Auf einmal fiel Scully ein, woher sie den Namen kannte und sie war mehr als erstaunt. In der Serie gab es offensichtlich eine Folge über ihren Fall mit dem französischen Bergungsschiff Piper Maru.

Gott, der Name klang so vertraut.

In der Zwischenzeit erkundete Mulder das Haus und befand sich nun in einem großen Raum mit Computern. Hier würde wohl also Scullys und sein Recherche-Zimmer sein, was ihre anderen Ichs anging.

"Okay, Téa", sagte Mulder zu der hübschen Brünetten. "Scu... Gillian und ich werden hier unseren Text üben."

"Möchtest du das Video haben, wegen dem ich bei Fox anrufen sollte?"

"Ähm, welches Video?"

"Du weißt schon - die Vince Gilligan-Folge. Wolltest du es dir mit Gillian nicht ansehen?"

"Ja, klar." Es war ihm überhaupt nicht in den Sinn gekommen, eine Folge der Serie zu gucken, doch das war ein perfekter Weg herauszufinden, was hier mit ihnen passierte.

"Okay", sagte Téa mit einem Lächeln. "Hier ist es - 'Böses Blut'. Oh, und der Typ von 1013, mit dem ich gesprochen habe, sagte, dass die Folge mit der Mörderpuppe wohl morgen hier sein wird. Gute Nacht, Schatz." Mulder schüttelte amüsiert den Kopf. Die Serie muss wohl verdammt verzweifelt sein, wenn sie schon Stephen King anhauen muss...

Scully kam herein, nachdem sie Piper zu Bett gebracht hatte, gerade rechtzeitig, um zu sehen, wie Téa sich wieder um ihren Partner schlang und anfing, ihm mit großem Enthusiasmus zu küssen.

Mulder musste stark dagegen ankämpfen, nicht in den Armen seiner wunderschönen 'Frau' erregt zu werden. Ein wenig war er ja doch eifersüchtig auf diesen David Duchovny, wer immer das auch war.
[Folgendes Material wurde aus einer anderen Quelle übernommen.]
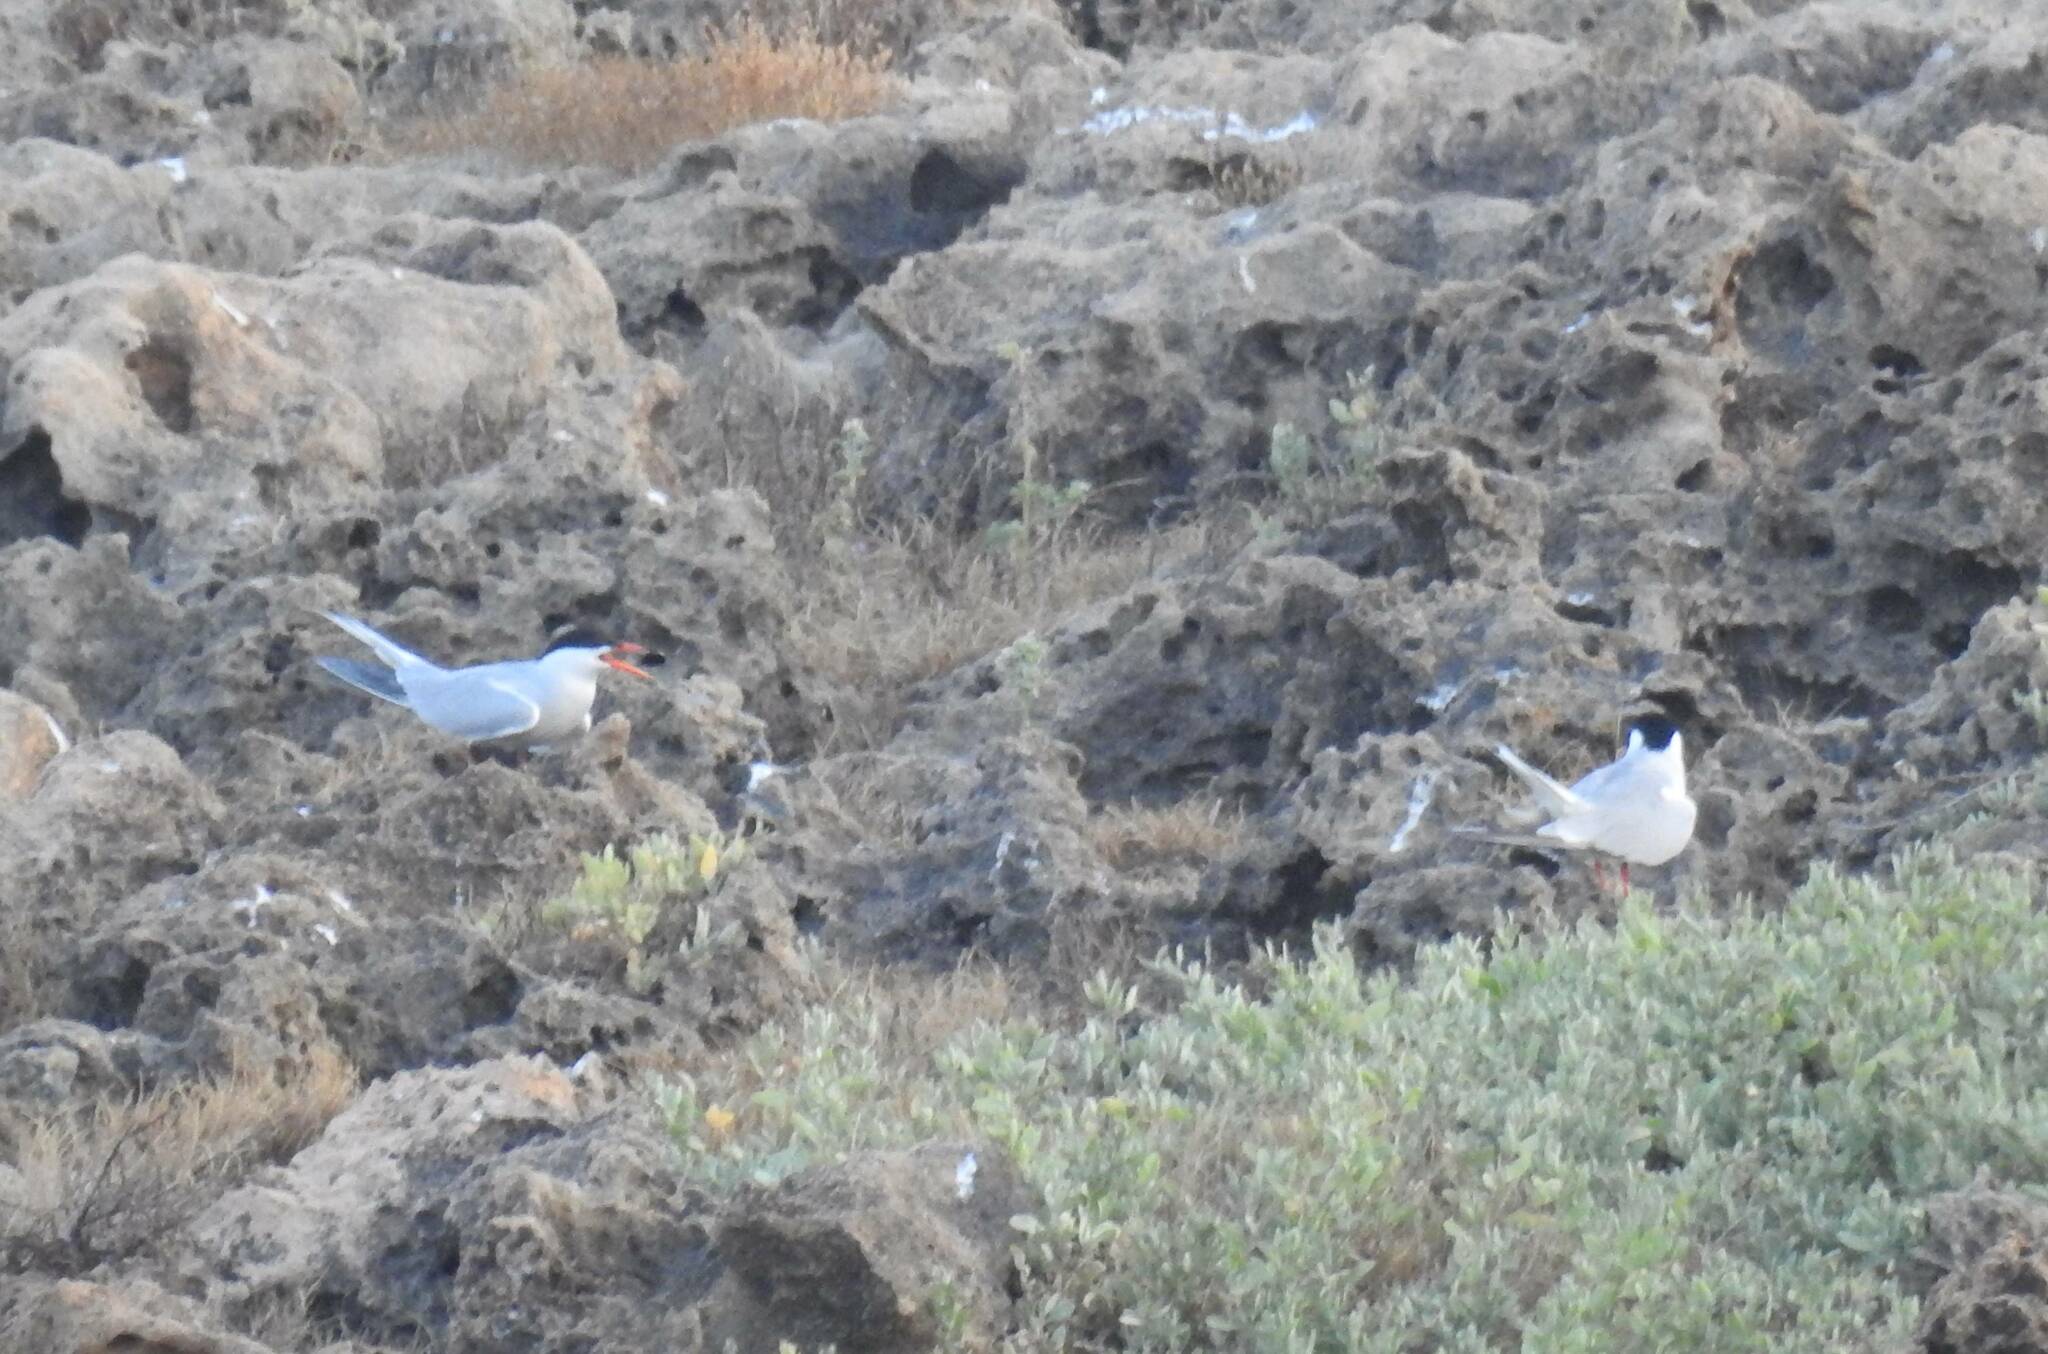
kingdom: Animalia
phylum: Chordata
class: Aves
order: Charadriiformes
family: Laridae
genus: Sterna
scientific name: Sterna hirundo
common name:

Scully stand da und tippte ärgerlich mit dem Fuß auf den Boden.

"Oh, 'Da-vid'", sagte Scully mit Sing-Sang-Stimme. "Wir müssen arbeiten."

"Nacht, Gillian", flötete Téa und löste sich von einem rot angelaufenen, aber strahlenden Mulder.

"Nacht, Téa", sagte Scully mit zuckersüßer Honigstimme, woraufhin Mulder ihr einen grimmigen Blick zuwarf.

Mulder wartete, bis Téa aus dem Zimmer war und wandte sich dann empört an Scully.

"Scully", zischte er, "warum bist du so kratzbürstig zu ihr? Wir sind immerhin verheiratet. Sie hat das Recht, mich zu küssen, wenn sie möchte. Ich wusste gar nicht, dass du so leicht eifersüchtig wirst", fügte er ärgerlich hinzu. 

"MULDER, du bist NICHT mit dieser - diesem Cheerleader-Püppchen verheiratet. Du bist NICHT David Duchovny, egal, wie ähnlich er dir auch sehen mag. Ich bin auch nicht Gillian Anderson. Und das kleine Mädchen ist auch nicht meine Tochter.  Mulder, das hier ist total unwirklich. Umso besser es mir hier gefällt, umso dringender, finde ich, sollten wir einen Weg hier raus finden, bevor wir überhaupt nicht mehr hier weg wollen."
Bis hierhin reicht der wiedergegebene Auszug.